As part of the updated NATO Baltic defense plans, Latvia, Estonia, Lithuania, and Poland are embarking on extensive efforts to bolster their border defenses.
At the NATO Madrid Summit, allies agreed to review the Alliance's Baltic defense plans, switching from what was called "deterrence by punishment" to the "deterrence by denial" concept. This proactive stance follows Estonian Prime Minister Kaja Kallas's 2022 revelation that NATO's previous plan allowed Russian forces to enter the Baltic states, with NATO countering only six months later. This somewhat simplified description by Kaja Kallas incited public concern among Baltic nations, prompting a reevaluation of their defense strategies.

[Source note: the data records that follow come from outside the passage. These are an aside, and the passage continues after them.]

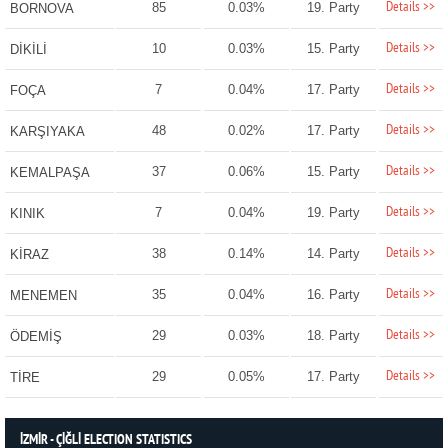
Details >>
85
0.03%
19. Party
BORNOVA
Details >>
10
0.03%
15. Party
DİKİLİ
Details >>
7
0.04%
17. Party
FOÇA
Details >>
48
0.02%
17. Party
KARŞIYAKA
Details >>
37
0.06%
15. Party
KEMALPAŞA
Details >>
7
0.04%
19. Party
KINIK
Details >>
38
0.14%
14. Party
KİRAZ
Details >>
35
0.04%
16. Party
MENEMEN
Details >>
29
0.03%
18. Party
ÖDEMİŞ
Details >>
29
0.05%
17. Party
TİRE
İZMİR - ÇİĞLİ ELECTION STATISTICS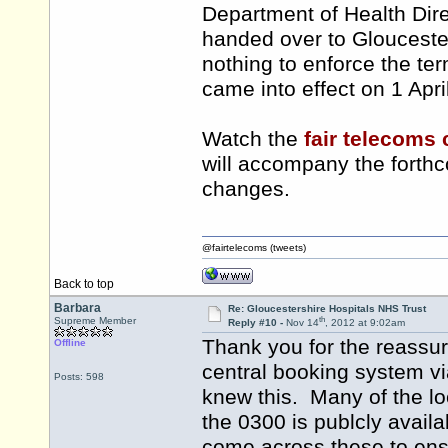
Department of Health Direc
handed over to Gloucester
nothing to enforce the ter
came into effect on 1 Apri
Watch the
fair telecoms
will accompany the fort
changes.
@fairtelecoms (tweets)
Back to top
Barbara
Re: Gloucestershire Hospitals NHS Trust
th
Supreme Member
Reply #10 -
Nov 14
, 2012 at 9:02am
Thank you for the reassur
Offline
central booking system v
Posts: 598
knew this. Many of the l
the 0300 is publcly availa
come across these to en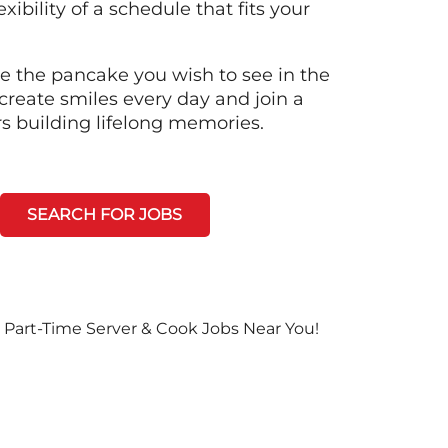
xibility of a schedule that fits your
e the pancake you wish to see in the
create smiles every day and join a
rs building lifelong memories.
SEARCH FOR JOBS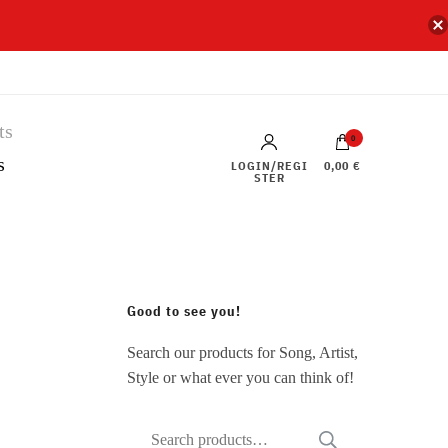
0
s
LOGIN/REGI
0,00 €
STER
Good to see you!
Search our products for Song, Artist,
Style or what ever you can think of!
Search
SEARCH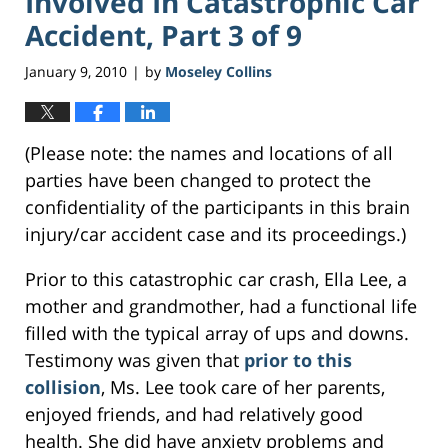
Involved In Catastrophic Car
Accident, Part 3 of 9
January 9, 2010
by
Moseley Collins
|
(Please note: the names and locations of all
parties have been changed to protect the
confidentiality of the participants in this brain
injury/car accident case and its proceedings.)
Prior to this catastrophic car crash, Ella Lee, a
mother and grandmother, had a functional life
filled with the typical array of ups and downs.
Testimony was given that
prior to this
collision
, Ms. Lee took care of her parents,
enjoyed friends, and had relatively good
health. She did have anxiety problems and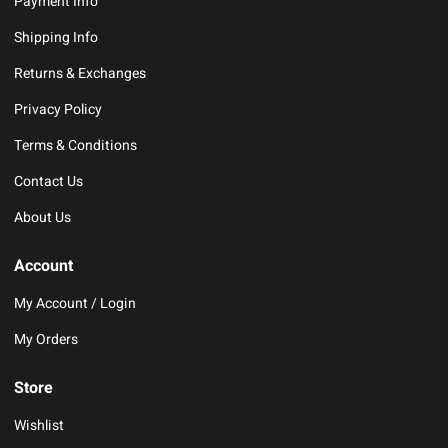
Payment Info
Shipping Info
Returns & Exchanges
Privacy Policy
Terms & Conditions
Contact Us
About Us
Account
My Account / Login
My Orders
Store
Wishlist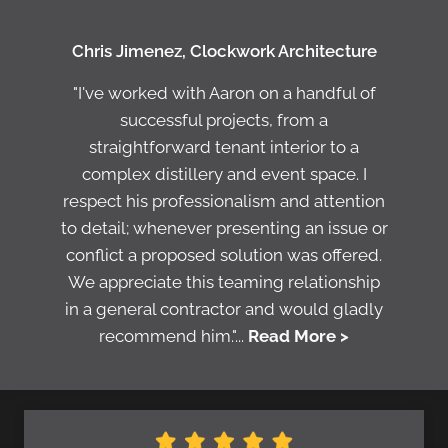
Chris Jimenez, Clockwork Architecture
"I've worked with Aaron on a handful of
successful projects, from a
straightforward tenant interior to a
complex distillery and event space. I
respect his professionalism and attention
to detail; whenever presenting an issue or
conflict a proposed solution was offered.
We appreciate this teaming relationship
in a general contractor and would gladly
recommend him."...
Read More >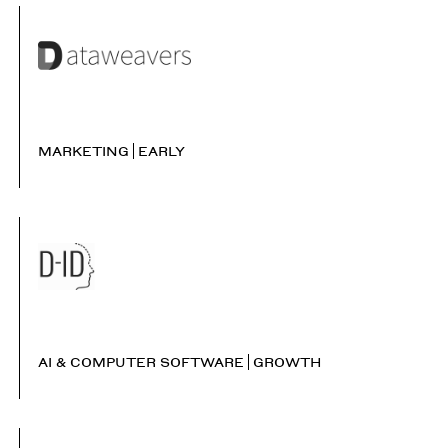
MARKETING
EARLY
AI & COMPUTER SOFTWARE
GROWTH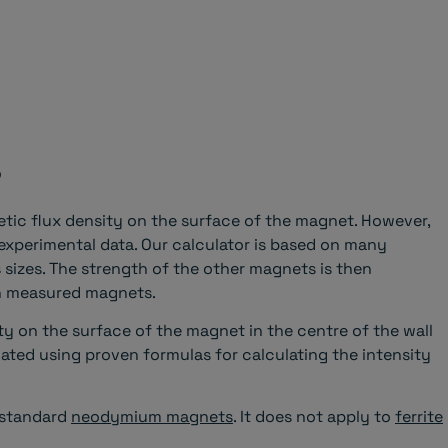
?
ic flux density on the surface of the magnet. However,
 experimental data. Our calculator is based on many
sizes. The strength of the other magnets is then
wn measured magnets.
ty on the surface of the magnet in the centre of the wall
culated using proven formulas for calculating the intensity
f standard
neodymium magnets
. It does not apply to
ferrite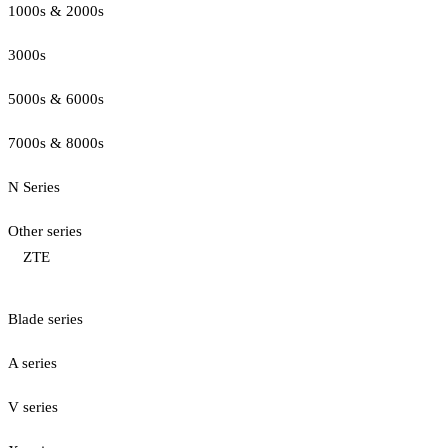
1000s & 2000s
3000s
5000s & 6000s
7000s & 8000s
N Series
Other series
ZTE
Blade series
A series
V series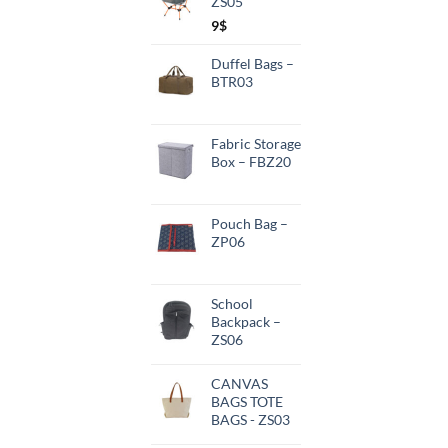
ZS05
9
$
Duffel Bags –
BTR03
Fabric Storage
Box – FBZ20
Pouch Bag –
ZP06
School
Backpack –
ZS06
CANVAS
BAGS TOTE
BAGS - ZS03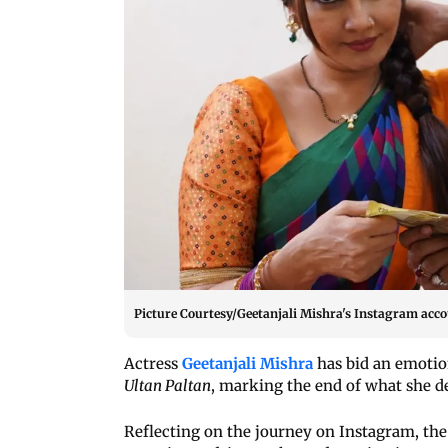
Picture Courtesy/Geetanjali Mishra's Instagram acc
Actress
Geetanjali Mishra
has bid an emotio
Ultan Paltan
, marking the end of what she d
Reflecting on the journey on Instagram, the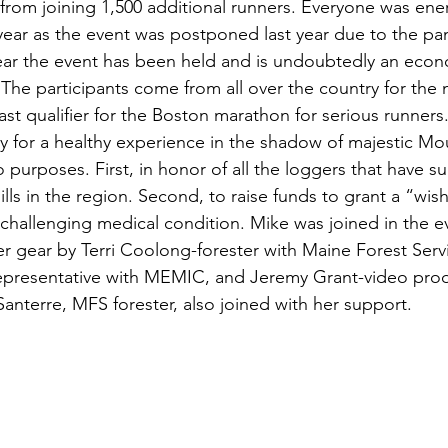
from joining 1,500 additional runners. Everyone was ene
s
Awards
Tree Farm
Resources
Climate
s year as the event was postponed last year due to the pa
ear the event has been held and is undoubtedly an econ
 The participants come from all over the country for the
last qualifier for the Boston marathon for serious runners. 
y for a healthy experience in the shadow of majestic Mo
 purposes. First, in honor of all the loggers that have su
ills in the region. Second, to raise funds to grant a “wis
 challenging medical condition. Mike was joined in the ev
ger gear by Terri Coolong-forester with Maine Forest Serv
presentative with MEMIC, and Jeremy Grant-video produ
anterre, MFS forester, also joined with her support. 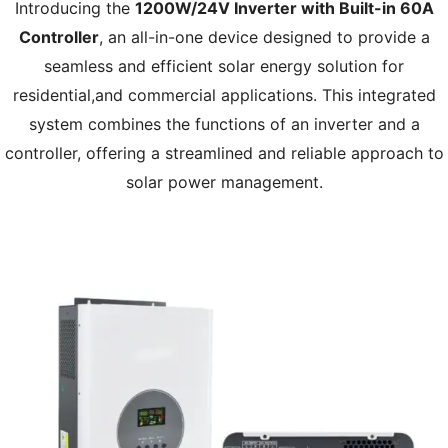
Introducing the
1200W/24V Inverter with Built-in 60A
Controller
, an all-in-one device designed to provide a
seamless and efficient solar energy solution for
residential,and commercial applications. This integrated
system combines the functions of an inverter and a
controller, offering a streamlined and reliable approach to
solar power management.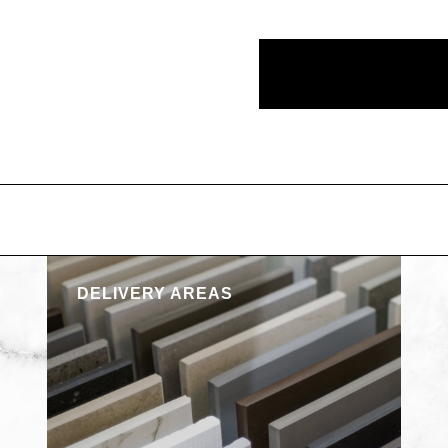
DELIVERY AREAS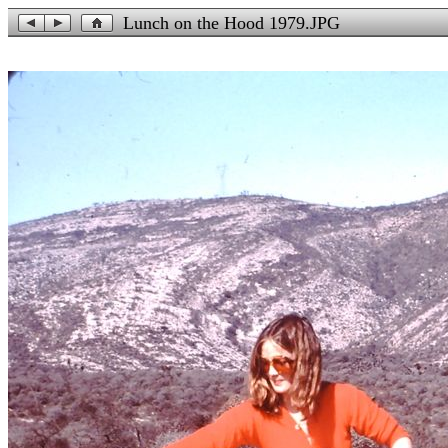
Lunch on the Hood 1979.JPG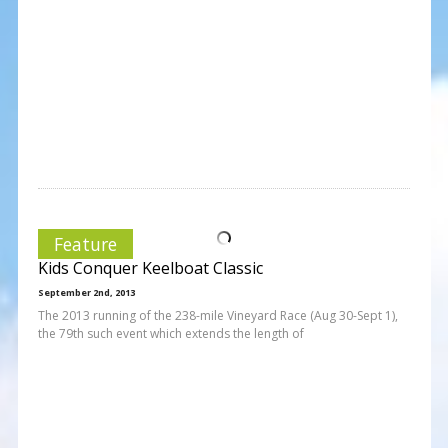
Feature
Kids Conquer Keelboat Classic
September 2nd, 2013
The 2013 running of the 238-mile Vineyard Race (Aug 30-Sept 1),
the 79th such event which extends the length of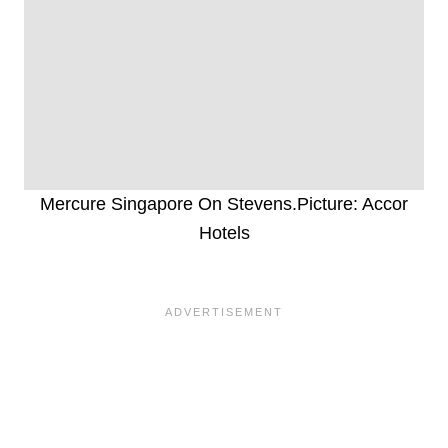
Mercure Singapore On Stevens.Picture: Accor
Hotels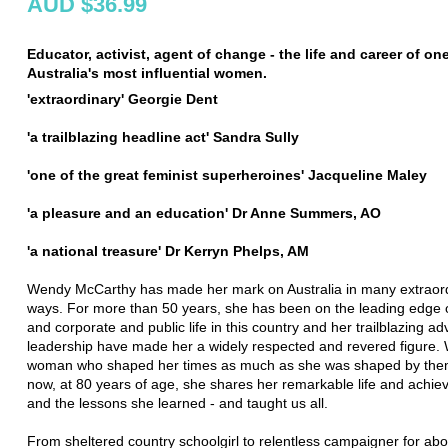
AUD $36.99
Educator, activist, agent of change - the life and career of on
Australia's most influential women.
'extraordinary' Georgie Dent
'a trailblazing headline act' Sandra Sully
'one of the great feminist superheroines' Jacqueline Maley
'a pleasure and an education' Dr Anne Summers, AO
'a national treasure' Dr Kerryn Phelps, AM
Wendy McCarthy has made her mark on Australia in many extraor
ways. For more than 50 years, she has been on the leading edge 
and corporate and public life in this country and her trailblazing a
leadership have made her a widely respected and revered figure.
woman who shaped her times as much as she was shaped by the
now, at 80 years of age, she shares her remarkable life and achi
and the lessons she learned - and taught us all.
From sheltered country schoolgirl to relentless campaigner for abo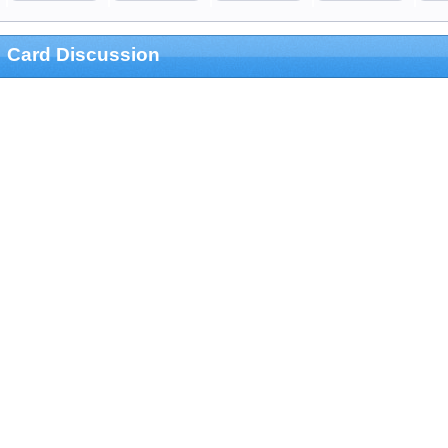
Card Discussion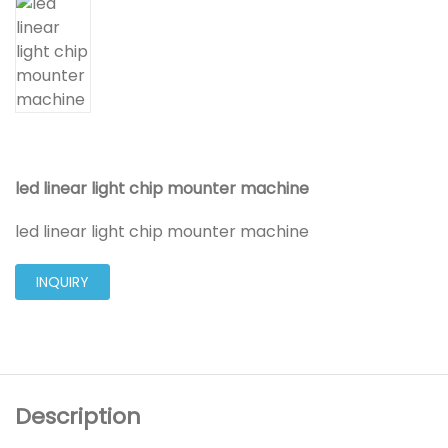
led linear light chip mounter machine
led linear light chip mounter machine
INQUIRY
Description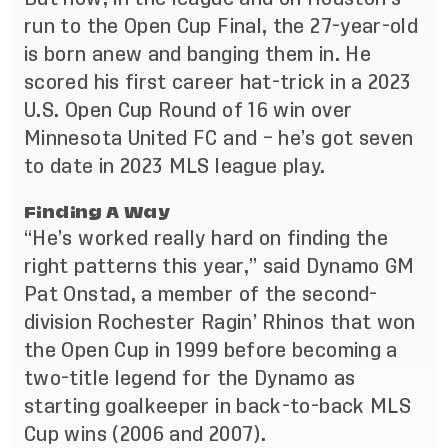
run to the Open Cup Final, the 27-year-old
is born anew and banging them in. He
scored his first career hat-trick in a 2023
U.S. Open Cup Round of 16 win over
Minnesota United FC and – he’s got seven
to date in 2023 MLS league play.
Finding A Way
“He’s worked really hard on finding the
right patterns this year,” said Dynamo GM
Pat Onstad, a member of the second-
division Rochester Ragin’
Rhinos that won
the Open Cup in 1999
before becoming a
two-title legend for the Dynamo as
starting goalkeeper in back-to-back MLS
Cup wins (2006 and 2007).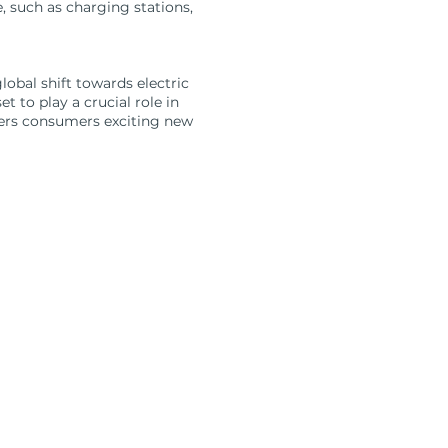
e, such as charging stations,
obal shift towards electric
 to play a crucial role in
fers consumers exciting new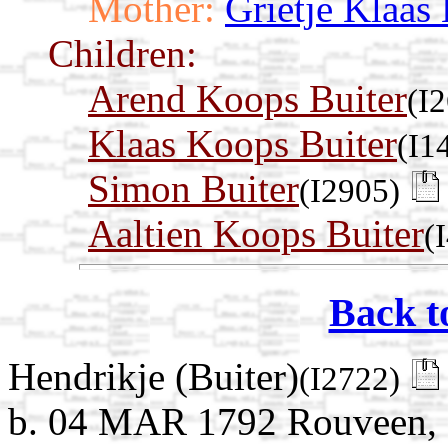
Mother:
Grietje Klaas
Children:
Arend Koops Buiter
(I
Klaas Koops Buiter
(I1
Simon Buiter
(I2905)
Aaltien Koops Buiter
(
Back t
Hendrikje (Buiter)
(I2722)
b. 04 MAR 1792 Rouveen, St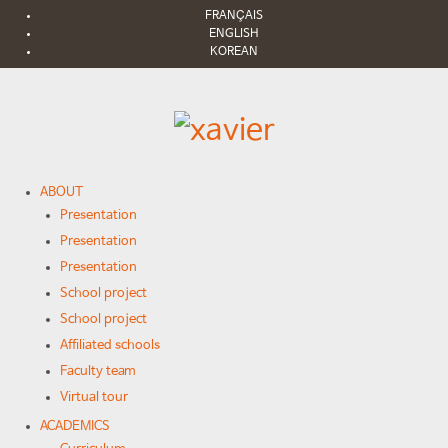
FRANÇAIS
ENGLISH
KOREAN
ABOUT
Presentation
Presentation
Presentation
School project
School project
Affiliated schools
Faculty team
Virtual tour
ACADEMICS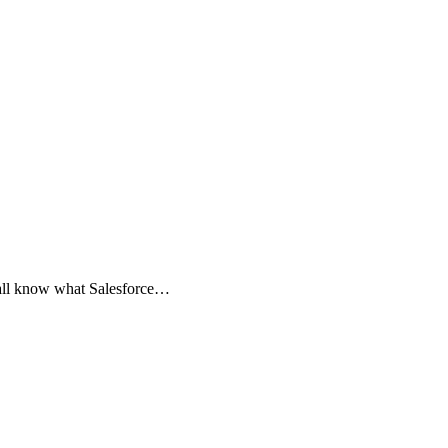
 all know what Salesforce…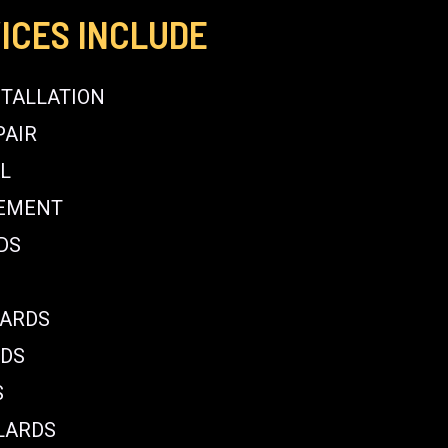
ICES INCLUDE
STALLATION
PAIR
L
CEMENT
DS
LARDS
RDS
S
LARDS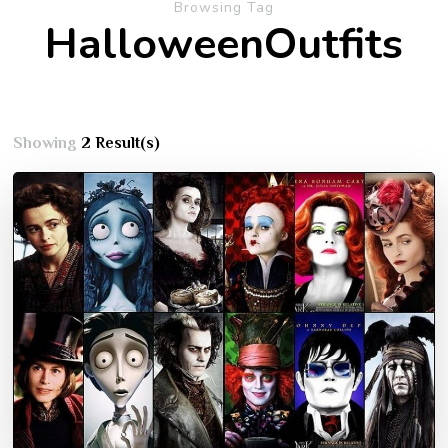
Browsing Tag
HalloweenOutfits
Showing
2 Result(s)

Lithuania is set to spend €380 million on a military defense zone along its borders with Belarus and Russia. This proactive approach mirrors Poland's ambitious "Eastern Shield" project, also known as the "Tusk Line" in Polish media, which includes a €2.4 billion investment to bolster Poland's eastern border. These defenses aim to robustly deter potential threats by 2028, with Poland's new liberal government criticizing the previous conservative administration for inadequate border fencing.
Defending Every Inch
Latvia's new security strategy mandates that the armed forces protect the nation's territory and civilians "from the first centimeter." In American press, the concept is coined by President Joe Biden as "defending every inch of NATO." This slogan sums up what is new about NATO's updated Baltic defense plan—to deter Russian aggression, NATO deploys vast troops to the Baltics early in a crisis to shape the environment head-on.